Truth to be told: there are a lotta domains and hundreds of THOUSDANDS expire EACH DAY: you only need be on the lookout and check that the expired domain which is going to be bought has links and a level of authority which makes the effort be worth it.
Once we’ve picked the domain, which, in my example was esalgopersonal.es and I checked it out with Open Site explorer, where I found an interesting authority level and dozens of links.
The following step, once we know it has linkes, is to taken them into account and ordering them by the domain’s authority from where we’re linked to the page.

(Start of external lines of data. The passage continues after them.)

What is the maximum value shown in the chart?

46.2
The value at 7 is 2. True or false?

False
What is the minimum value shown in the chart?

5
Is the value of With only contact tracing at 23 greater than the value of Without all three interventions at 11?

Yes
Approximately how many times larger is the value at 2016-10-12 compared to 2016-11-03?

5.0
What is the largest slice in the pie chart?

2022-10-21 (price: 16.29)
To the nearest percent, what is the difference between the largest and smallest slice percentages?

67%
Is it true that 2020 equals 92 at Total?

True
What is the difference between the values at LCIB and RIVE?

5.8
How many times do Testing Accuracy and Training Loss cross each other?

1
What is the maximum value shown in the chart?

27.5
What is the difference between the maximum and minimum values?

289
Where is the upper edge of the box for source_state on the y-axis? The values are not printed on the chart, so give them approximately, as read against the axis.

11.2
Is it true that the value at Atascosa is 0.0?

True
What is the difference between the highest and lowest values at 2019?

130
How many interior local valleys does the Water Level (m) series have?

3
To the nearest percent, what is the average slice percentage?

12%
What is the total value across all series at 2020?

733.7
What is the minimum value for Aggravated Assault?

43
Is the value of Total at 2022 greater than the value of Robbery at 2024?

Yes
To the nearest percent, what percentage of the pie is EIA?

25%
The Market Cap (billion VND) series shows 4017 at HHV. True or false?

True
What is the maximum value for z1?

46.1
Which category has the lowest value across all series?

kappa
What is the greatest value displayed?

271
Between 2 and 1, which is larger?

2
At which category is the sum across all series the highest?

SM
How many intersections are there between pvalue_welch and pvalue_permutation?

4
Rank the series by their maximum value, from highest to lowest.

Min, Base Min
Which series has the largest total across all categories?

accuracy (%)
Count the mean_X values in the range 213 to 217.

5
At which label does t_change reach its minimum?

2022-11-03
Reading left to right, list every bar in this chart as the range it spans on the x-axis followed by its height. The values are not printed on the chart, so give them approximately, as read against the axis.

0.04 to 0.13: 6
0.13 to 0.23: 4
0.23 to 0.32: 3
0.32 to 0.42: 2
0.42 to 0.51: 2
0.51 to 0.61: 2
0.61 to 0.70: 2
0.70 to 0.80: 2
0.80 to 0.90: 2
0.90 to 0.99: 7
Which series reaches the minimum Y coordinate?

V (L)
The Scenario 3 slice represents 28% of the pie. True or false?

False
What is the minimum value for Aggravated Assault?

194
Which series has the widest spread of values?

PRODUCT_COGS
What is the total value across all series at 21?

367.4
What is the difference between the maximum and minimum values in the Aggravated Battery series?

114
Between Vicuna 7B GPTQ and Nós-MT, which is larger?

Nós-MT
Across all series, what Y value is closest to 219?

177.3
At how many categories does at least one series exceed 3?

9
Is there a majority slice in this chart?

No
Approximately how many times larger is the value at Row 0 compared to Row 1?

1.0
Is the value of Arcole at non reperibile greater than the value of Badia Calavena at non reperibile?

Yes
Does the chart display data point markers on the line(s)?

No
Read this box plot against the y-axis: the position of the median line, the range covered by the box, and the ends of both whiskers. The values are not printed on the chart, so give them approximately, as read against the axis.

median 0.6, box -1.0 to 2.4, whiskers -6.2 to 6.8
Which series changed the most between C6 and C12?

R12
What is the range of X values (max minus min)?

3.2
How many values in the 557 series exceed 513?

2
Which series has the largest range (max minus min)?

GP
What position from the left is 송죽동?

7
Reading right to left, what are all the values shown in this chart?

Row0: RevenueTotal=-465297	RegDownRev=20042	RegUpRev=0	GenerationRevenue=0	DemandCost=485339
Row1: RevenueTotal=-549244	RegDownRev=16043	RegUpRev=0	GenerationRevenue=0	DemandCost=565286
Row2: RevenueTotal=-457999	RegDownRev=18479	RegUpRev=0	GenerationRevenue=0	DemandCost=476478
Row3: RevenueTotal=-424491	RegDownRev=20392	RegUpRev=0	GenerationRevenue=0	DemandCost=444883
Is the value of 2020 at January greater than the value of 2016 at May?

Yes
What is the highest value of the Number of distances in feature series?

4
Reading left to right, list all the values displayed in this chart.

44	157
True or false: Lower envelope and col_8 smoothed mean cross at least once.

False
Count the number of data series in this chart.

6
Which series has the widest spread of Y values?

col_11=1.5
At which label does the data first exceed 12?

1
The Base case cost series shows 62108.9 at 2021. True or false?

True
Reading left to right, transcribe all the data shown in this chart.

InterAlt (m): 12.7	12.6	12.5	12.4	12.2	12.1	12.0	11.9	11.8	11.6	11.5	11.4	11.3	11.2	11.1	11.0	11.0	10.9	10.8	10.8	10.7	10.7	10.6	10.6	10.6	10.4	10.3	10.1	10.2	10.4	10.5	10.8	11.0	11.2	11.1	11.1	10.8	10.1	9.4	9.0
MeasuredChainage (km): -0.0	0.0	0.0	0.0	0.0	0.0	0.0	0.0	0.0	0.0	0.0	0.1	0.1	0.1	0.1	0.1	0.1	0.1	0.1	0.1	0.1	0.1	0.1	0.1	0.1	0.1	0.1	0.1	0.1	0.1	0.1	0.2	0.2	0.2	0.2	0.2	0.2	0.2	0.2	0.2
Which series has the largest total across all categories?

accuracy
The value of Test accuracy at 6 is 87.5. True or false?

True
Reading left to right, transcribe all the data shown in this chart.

A key point is, that, after checking in Opensiteexplorer the authority (you can check the PR but since it expired it’ll return a PR0), we’ll ensured that there’s historical content. Example:web.archive.org.
In my case I pick the March, 2010 time-stamp where the last content update is located at it. (The domain was then parked in “SEDO” and expired after a few months’ time).
Starting from here and, once we have the CSV provided by Opensiteexplorer I write a few PHP lines to import all I can from each entry.
With the CSV’s first column and a find/replace function by Netbeans in “regular expression” mode, we’ll replace the list with an array statement:
Once we’ve got the array in each of the pages, what we’ll do will be prepare the deeplink and execute the petition against archive.org, using the chosen time tag:
Starting at this point everything will be different because it’ll depend on the template which wordpress uses but I’ll give you some tricks to easy the scraping for each entry. I haven’t taken comments into mind yet, I only recover them and store them for future use.
Using the DOMDocument class we’ll be able to realize lookups regarding the DOM and gain entry into the elements, like the H1 for the title and the
single_post class for the entry’s body.
Once the elements have been extracted it’s preferible to insert them into a middle-stage table to then process the entries again and finally insert them into the corresponding wordpress tables.
Once all data has been inserted into the “posts” middle-stage table then we only need to pick each field and insert it on the wp_posts table field: that’ll be enough to make the entries show up published in the site. Use an SQL sentence like INSERT INTO wp_posts (..fields..) SELECT …fields… FROM posts
After importing all data to wordpress and carry out the necessary tests, buying the expired domain and assign a hosting, so that we don’t forget to buy the domain while programming the whole deal.
In my case, the worpress I assembled has been done with permanent links lacking a data so I added a “301” in the .htaccess so as to not to lose the existing links to entries which used
RedirectMatch 301 ^/index.php/([0-9]+)/([0-9]+)/(.*)$ http://www.esalgopersonal.es/$3 RedirectMatch 301 ^/([0-9]+)/([0-9]+)/(.*)$ http://www.esalgopersonal.es/$3
Even though this is but an experiment and there’s a lot to be improved, via a few simple steps we’ll be able to regain all “sensible” content from a site.
There’s a lot of job pending to get the site’s loyal copy back online: one example is that I skipped the images. It’s possible to search them and get them back via a request plus storing them in a shared space. I reccomend using S3, developed by AWS.
Comments are another important part, and, despite being harder to savage in each entry’s body, it’s possible to ID them and introduce them in an almost complete manner in the matching tables.
If you liked the entry and/or want to contribute with something more then use the comments or share it between your pals, help to boost quality link-building. Thanks.